The 2008 obliteration of De La Hoya was the Golden Boy's final fight and perhaps the signature win of Pacquiao's career, while the scorecard annihilation of Margarito two years later left the Mexican in the hospital with a fractured orbital bone and essentially ruined him as a main-event commodity.
And though Vargas, 27, is far younger than either De La Hoya and Margarito when they met their Waterloos, his comparative lack of main event accomplishment is no less glaring.

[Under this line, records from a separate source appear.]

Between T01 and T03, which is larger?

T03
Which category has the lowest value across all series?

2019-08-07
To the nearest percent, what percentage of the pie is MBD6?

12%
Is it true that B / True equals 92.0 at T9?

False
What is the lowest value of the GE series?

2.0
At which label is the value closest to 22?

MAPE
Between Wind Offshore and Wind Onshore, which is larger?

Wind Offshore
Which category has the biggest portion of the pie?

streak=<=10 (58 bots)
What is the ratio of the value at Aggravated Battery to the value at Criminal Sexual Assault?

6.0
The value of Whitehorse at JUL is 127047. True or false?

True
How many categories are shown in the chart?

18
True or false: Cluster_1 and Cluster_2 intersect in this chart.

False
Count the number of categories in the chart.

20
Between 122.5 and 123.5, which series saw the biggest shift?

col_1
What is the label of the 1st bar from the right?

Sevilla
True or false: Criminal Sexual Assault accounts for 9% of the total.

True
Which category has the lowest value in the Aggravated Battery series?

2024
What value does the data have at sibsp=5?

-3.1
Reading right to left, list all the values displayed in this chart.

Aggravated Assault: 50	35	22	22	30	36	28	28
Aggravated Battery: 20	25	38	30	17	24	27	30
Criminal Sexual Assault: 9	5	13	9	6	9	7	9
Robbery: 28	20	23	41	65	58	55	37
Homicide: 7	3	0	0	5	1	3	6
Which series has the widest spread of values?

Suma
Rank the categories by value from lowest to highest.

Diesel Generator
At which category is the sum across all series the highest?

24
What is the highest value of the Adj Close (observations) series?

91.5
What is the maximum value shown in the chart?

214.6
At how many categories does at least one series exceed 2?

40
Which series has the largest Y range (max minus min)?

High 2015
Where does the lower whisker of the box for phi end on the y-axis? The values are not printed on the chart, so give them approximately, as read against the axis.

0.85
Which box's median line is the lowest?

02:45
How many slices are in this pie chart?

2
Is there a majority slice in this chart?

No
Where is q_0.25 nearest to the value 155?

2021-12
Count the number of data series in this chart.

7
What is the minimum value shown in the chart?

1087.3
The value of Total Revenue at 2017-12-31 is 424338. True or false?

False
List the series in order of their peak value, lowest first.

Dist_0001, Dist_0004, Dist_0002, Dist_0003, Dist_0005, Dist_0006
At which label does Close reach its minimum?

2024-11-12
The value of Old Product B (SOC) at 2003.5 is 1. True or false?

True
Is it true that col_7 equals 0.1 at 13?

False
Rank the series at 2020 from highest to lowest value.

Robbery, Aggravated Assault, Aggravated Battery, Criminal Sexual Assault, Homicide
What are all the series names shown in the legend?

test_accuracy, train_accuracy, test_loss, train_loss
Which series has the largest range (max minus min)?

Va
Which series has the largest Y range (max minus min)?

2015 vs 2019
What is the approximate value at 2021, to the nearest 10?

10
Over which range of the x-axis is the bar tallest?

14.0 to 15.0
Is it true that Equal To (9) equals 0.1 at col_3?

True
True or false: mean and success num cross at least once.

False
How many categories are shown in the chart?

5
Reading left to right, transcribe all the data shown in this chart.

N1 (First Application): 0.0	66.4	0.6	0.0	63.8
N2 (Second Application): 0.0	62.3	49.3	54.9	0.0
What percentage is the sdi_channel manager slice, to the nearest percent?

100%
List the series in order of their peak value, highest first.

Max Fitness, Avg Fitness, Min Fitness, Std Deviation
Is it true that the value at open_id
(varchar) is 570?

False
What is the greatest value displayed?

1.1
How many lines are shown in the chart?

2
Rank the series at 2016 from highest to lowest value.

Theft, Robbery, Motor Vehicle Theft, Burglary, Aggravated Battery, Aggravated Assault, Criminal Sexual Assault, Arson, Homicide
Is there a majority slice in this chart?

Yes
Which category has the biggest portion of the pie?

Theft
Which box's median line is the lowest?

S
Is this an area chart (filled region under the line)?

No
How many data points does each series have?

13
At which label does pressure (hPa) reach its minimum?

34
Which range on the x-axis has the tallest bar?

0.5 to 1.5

The Las Vegas resident was a unanimous-scorecard loser to Tim Bradley—a two-time Pacquiao victim—in his second-to-last fight in June 2015 and worked his way onto the big-fight radar by picking up the WBO title Bradley ditched in order to secure his own rubber match with the Filipino.
Had Vargas not held a belt, Pacquiao conceded at the press conference announcing the fight, his phone would not have rung.

"Vargas is a champion and I want to be a champion again," he said.
To do so, he'll need only hit a soft target.
Like De La Hoya and Margarito before him, Vargas holds significant edges in both height (5'10" to 5'5 ½") and reach (71" to 67"), but he'll be far behind even a late-30s version of Pacquiao when it comes to alacrity with hands and feet. He was outworked and out-landed in June 2015 by the same Bradley whom Pacquiao routed 10 months later and became a champion only by stopping a foe—Sadam Ali—who'd never beaten anyone among the welterweight division's top-15 commodities.
The Independent World Boxing Rankings labeled Ali 12th-best at 147 pounds at the time of the Vargas fight, which means Pacquiao has beaten more incumbent WBO champions (two)—Cotto in 2009 and Bradley in 2014—in the weight class than Vargas has beaten top-10 contenders (zero).
It's little wonder, then, that Freddie Roach is spending as much time discussing future bouts for his top training charge as he is concerning himself with a real weekend threat.
"He's been more explosive in training. He's been showing me a lot of the old Manny Pacquiao," Roach told Keith Idec of BoxingScene.com. "I can see him knocking Vargas out.
"He's a young kid, he's not a big puncher and I think Manny can walk right through him. If he wants a rematch with Mayweather, he's gonna have to fight like that."